Showing posts with label Alliance Defending Freedom. Show all posts
Showing posts with label Alliance Defending Freedom. Show all posts

Sunday, October 5, 2014

Pulpit Freedom Sunday

Today, Oct. 5, is being observed by some conservative Protestant pastors and churches as “Pulpit Freedom Sunday” (PFS). Since 2008, a number of preachers across the country have participated in PFS, giving partisan political endorsements in their sermons.
These pastors are willing to defy the law in order to defend their right to freedom of speech—and to promote political positions and candidates that they think are biblically correct.
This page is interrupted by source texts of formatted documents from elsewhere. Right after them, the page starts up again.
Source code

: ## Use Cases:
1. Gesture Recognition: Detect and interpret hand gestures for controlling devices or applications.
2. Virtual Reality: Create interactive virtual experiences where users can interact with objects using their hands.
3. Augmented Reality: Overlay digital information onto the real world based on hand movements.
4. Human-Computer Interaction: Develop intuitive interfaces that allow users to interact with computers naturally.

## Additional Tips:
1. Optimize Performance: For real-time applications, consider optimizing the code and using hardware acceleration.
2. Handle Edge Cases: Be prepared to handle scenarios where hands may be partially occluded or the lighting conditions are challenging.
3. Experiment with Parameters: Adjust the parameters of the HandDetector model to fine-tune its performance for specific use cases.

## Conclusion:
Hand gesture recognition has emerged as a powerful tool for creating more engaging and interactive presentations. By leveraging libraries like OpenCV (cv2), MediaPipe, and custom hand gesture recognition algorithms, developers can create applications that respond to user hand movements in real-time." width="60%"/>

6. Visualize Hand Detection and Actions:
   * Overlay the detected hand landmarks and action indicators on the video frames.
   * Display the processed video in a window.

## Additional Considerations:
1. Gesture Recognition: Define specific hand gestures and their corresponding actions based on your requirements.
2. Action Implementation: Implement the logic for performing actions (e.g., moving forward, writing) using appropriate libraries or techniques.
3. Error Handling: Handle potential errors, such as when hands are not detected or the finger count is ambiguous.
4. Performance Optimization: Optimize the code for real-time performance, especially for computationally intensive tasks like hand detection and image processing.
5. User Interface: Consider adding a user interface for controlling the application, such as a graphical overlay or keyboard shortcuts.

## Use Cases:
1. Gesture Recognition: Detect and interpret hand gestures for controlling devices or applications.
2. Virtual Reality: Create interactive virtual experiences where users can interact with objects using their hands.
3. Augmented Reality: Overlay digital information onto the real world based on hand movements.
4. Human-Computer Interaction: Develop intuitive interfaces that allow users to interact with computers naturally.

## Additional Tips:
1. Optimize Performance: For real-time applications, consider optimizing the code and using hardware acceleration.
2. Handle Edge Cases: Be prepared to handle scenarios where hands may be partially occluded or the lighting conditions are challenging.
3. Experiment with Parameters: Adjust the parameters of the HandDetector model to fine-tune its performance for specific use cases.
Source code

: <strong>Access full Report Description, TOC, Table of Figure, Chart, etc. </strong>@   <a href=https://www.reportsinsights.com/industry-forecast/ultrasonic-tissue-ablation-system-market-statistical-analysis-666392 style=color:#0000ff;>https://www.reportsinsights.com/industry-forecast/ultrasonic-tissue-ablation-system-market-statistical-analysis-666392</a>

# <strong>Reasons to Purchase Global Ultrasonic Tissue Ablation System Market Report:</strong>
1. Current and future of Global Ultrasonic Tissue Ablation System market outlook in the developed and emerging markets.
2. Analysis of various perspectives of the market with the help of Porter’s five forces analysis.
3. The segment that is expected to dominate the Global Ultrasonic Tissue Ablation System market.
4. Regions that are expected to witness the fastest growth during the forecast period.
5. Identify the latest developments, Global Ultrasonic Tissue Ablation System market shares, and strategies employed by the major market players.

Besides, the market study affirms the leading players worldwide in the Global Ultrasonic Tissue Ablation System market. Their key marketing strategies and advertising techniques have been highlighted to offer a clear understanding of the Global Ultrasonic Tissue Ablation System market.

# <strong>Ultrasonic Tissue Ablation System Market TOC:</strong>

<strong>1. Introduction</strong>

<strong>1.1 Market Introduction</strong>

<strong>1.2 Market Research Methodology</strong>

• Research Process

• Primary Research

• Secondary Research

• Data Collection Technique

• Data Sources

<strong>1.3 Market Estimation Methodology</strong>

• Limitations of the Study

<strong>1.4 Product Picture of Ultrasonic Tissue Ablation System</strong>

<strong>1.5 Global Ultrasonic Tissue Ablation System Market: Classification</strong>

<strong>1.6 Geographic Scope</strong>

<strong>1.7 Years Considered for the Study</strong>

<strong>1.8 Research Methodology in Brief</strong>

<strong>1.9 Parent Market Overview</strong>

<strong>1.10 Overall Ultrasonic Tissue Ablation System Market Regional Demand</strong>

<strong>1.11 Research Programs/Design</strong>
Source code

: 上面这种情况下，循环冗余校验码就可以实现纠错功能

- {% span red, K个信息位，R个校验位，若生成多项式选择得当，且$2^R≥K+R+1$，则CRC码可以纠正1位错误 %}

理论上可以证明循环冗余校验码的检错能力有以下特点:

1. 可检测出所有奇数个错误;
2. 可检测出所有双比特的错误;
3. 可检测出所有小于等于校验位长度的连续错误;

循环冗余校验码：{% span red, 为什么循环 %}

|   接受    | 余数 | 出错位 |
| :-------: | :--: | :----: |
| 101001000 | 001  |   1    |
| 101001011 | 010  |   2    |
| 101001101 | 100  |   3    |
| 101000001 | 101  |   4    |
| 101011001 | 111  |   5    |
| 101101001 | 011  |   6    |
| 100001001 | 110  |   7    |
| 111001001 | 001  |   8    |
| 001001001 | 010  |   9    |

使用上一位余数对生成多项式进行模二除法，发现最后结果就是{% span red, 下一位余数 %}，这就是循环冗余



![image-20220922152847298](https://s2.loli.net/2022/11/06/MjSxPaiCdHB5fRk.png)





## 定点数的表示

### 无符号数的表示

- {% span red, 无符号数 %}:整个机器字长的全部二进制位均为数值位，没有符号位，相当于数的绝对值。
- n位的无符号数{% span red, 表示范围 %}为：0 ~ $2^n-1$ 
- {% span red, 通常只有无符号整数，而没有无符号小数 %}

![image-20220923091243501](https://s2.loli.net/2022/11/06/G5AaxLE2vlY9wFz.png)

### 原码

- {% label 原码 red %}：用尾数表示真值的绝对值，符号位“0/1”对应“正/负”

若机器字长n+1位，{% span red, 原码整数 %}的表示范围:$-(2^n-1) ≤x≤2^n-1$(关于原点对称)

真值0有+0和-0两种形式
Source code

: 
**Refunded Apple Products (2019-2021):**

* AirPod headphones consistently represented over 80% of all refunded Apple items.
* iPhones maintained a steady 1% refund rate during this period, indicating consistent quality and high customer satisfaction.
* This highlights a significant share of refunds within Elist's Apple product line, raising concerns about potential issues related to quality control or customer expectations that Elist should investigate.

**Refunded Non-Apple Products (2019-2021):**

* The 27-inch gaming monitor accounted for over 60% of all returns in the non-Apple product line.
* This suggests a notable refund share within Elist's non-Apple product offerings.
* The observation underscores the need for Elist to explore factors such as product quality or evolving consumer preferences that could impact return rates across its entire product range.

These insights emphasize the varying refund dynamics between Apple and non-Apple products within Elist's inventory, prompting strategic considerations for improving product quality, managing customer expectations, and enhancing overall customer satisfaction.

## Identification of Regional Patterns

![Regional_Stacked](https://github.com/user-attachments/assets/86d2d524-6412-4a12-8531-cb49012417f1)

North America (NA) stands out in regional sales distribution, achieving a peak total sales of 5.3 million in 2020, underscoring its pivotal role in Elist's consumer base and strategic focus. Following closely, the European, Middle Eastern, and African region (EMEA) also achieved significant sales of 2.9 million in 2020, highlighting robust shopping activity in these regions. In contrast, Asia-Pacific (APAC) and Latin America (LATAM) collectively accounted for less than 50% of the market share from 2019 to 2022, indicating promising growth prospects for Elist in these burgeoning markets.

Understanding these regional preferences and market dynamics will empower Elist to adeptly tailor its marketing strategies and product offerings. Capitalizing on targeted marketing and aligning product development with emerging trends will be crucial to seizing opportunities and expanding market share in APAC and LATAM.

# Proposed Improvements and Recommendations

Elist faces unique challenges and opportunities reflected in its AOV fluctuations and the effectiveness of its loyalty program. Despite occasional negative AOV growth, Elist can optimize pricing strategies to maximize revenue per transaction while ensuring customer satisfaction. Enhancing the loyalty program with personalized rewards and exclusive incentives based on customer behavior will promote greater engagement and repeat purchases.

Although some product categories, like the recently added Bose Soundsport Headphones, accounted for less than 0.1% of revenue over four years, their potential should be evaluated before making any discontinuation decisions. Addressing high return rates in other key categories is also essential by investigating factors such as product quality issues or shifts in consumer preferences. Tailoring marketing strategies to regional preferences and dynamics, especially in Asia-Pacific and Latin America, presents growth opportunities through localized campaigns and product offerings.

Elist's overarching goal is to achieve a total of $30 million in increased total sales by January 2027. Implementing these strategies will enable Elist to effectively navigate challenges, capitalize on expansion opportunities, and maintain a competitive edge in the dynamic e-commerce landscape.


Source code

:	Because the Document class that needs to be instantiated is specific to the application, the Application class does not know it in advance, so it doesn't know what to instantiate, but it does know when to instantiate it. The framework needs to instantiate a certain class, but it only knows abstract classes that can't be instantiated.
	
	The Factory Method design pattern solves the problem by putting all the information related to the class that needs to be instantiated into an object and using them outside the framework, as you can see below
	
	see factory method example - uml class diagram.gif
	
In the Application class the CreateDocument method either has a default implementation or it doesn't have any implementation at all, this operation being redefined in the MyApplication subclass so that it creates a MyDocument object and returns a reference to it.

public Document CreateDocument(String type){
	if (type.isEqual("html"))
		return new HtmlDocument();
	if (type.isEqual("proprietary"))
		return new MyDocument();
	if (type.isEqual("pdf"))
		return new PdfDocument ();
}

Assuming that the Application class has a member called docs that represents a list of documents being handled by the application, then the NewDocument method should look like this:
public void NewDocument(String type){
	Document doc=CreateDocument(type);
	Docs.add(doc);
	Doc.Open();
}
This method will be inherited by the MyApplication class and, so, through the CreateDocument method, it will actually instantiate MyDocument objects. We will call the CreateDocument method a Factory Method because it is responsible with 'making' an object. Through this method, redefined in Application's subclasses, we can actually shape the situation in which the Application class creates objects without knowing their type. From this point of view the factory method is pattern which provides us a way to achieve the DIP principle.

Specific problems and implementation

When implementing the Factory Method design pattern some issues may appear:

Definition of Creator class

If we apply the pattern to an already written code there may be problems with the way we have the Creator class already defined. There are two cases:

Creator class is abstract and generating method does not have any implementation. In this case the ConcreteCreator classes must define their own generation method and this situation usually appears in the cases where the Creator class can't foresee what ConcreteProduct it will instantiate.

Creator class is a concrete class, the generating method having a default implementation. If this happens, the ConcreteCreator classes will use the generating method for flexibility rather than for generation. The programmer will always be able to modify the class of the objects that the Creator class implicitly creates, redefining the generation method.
Since 1954, tax-exempt religious organizations have been barred from endorsing parties or candidates. The new U.S. tax code enacted then is sometimes referred to as the Johnson Amendment, as it was first proposed by then-Senator Lyndon B. Johnson.
The Alliance Defense Fund (ADF) was founded in 1994 by Bill Bright, James Dobson, D. James Kennedy, and Donald Wildmon (not to be confused with Thinking Friend Donald Wideman), among a number of other conservative Christian leaders.
In 2012, the ADF changed its name to Alliance Defending Freedom, but both before and after the name change ADF has been a leader among Christians organizations opposing the Johnson Amendment and advocating PFS as “a strategic litigation plan.”
Through “tactical lawsuits” against the IRS, the ADF says they are seeking “to restore the right of each pastor to speak scriptural Truth from the pulpit about moral, social, and governmental issues.”
They eagerly desire for each pastor to be able to speak freely from the pulpit “without fear of losing his [sic] church’s tax-exempt status.” (These quotes are from this website.)
The ADF claims the Johnson Amendment is an unconstitutional restriction of legitimate Christian discourse and a violation of the First Amendment to the U.S. Constitution, which guarantees freedom of speech.
The same website gives the names and location of the 1,225 churches across the nation that observed PFS last year, down considerably from the 1,620 churches that participated in 2012. That decrease was partly due to a lawsuit.
In November 2012 the Freedom From Religion Foundation (FFRF) filed a lawsuit over conservative preachers openly defying those restrictions. (View that document here.)
That lawsuit was settled in July of this year. The FFRF claimed victory, as the IRS has now instituted a protocol for investigating tax-exempt churches and religious organizations involved in political activity.
This has not deterred the ADF from actively promoting PFS—and some 1,500 churches are expected to participate today.
Matt Barber, vice president of Liberty Counsel Action (LCA), spoke about PFS at the June 2014 Faith & Freedom Coalition's "Road to Majority" conference in Washington, D.C.
Thousands of pastors, Barber noted, have disobeyed the IRS law in acts of civil disobedience on Pulpit Freedom Sunday. LCA, headed by Mathew Staver, dean of Liberty University School of Law, wants the IRS to take punitive action so that they can challenge the law in courts.
Presently, all 50 states and the District of Columbia exempt churches from paying property tax. Moreover, donations to churches are tax-deductible. In stark contrast to ADF, LCA and other such groups, though, there are others who are asking if such tax exemptions are actually contrary to separation of church and state. That may well be the case.
So what is really at stake on this Pulpit Freedom Sunday is not the freedom to speak, but the freedom not to pay taxes, which may be questioned under the best of conditions. At present, if churches are willing to give up their tax exempt status, their pastors are completely freely to say what they want from their pulpits.
That is probably sufficient freedom—for today and for every Sunday.